> _WHAT YOU ARE ASKED TO DO_:
For the entries below, print exactly the lines between the line holding "Anlaufstelle ist unter" and the line holding "vorschlagen kannst.", inclusive, and nothing else.

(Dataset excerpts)

++++++++

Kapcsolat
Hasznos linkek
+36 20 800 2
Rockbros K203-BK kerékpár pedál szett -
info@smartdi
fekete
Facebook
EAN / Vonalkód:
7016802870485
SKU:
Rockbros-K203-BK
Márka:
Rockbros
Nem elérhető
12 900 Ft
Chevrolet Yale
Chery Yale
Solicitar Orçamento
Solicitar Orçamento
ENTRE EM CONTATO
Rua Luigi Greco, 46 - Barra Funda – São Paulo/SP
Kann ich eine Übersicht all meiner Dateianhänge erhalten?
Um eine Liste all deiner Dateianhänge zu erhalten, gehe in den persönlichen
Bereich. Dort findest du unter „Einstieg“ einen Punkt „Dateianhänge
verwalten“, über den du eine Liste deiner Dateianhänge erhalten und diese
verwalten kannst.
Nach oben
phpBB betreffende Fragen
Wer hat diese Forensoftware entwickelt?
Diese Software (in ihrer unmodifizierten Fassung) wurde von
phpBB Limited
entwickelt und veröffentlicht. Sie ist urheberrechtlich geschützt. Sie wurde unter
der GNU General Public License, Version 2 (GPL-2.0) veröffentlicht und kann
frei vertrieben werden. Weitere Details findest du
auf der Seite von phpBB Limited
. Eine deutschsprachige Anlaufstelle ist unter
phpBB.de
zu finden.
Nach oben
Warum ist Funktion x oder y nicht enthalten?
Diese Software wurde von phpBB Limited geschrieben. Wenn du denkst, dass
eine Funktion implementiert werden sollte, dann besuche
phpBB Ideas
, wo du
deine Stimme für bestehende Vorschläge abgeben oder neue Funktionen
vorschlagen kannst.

++++++++

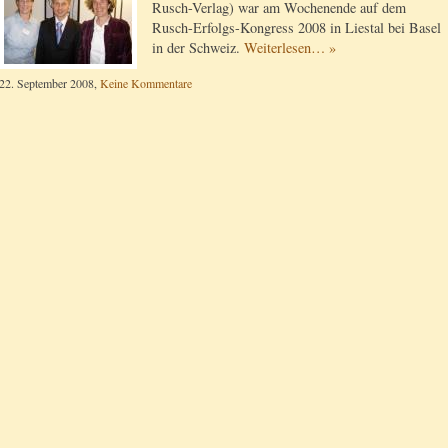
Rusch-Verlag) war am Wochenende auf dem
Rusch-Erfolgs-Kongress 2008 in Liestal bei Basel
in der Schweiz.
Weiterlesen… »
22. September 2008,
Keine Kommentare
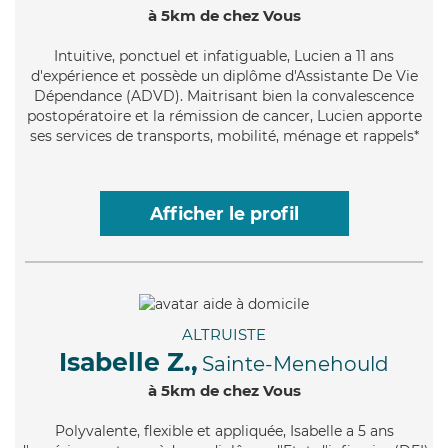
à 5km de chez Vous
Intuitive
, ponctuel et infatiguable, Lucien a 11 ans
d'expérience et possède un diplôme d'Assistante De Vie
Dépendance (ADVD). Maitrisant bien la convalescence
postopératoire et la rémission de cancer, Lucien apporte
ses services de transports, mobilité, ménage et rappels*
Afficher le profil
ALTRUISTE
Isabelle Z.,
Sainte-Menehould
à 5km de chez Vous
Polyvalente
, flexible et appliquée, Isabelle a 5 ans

++++++++

> _FINISHED TASK_:
. Eine deutschsprachige Anlaufstelle ist unter
phpBB.de
zu finden.
Nach oben
Warum ist Funktion x oder y nicht enthalten?
Diese Software wurde von phpBB Limited geschrieben. Wenn du denkst, dass
eine Funktion implementiert werden sollte, dann besuche
phpBB Ideas
, wo du
deine Stimme für bestehende Vorschläge abgeben oder neue Funktionen
vorschlagen kannst.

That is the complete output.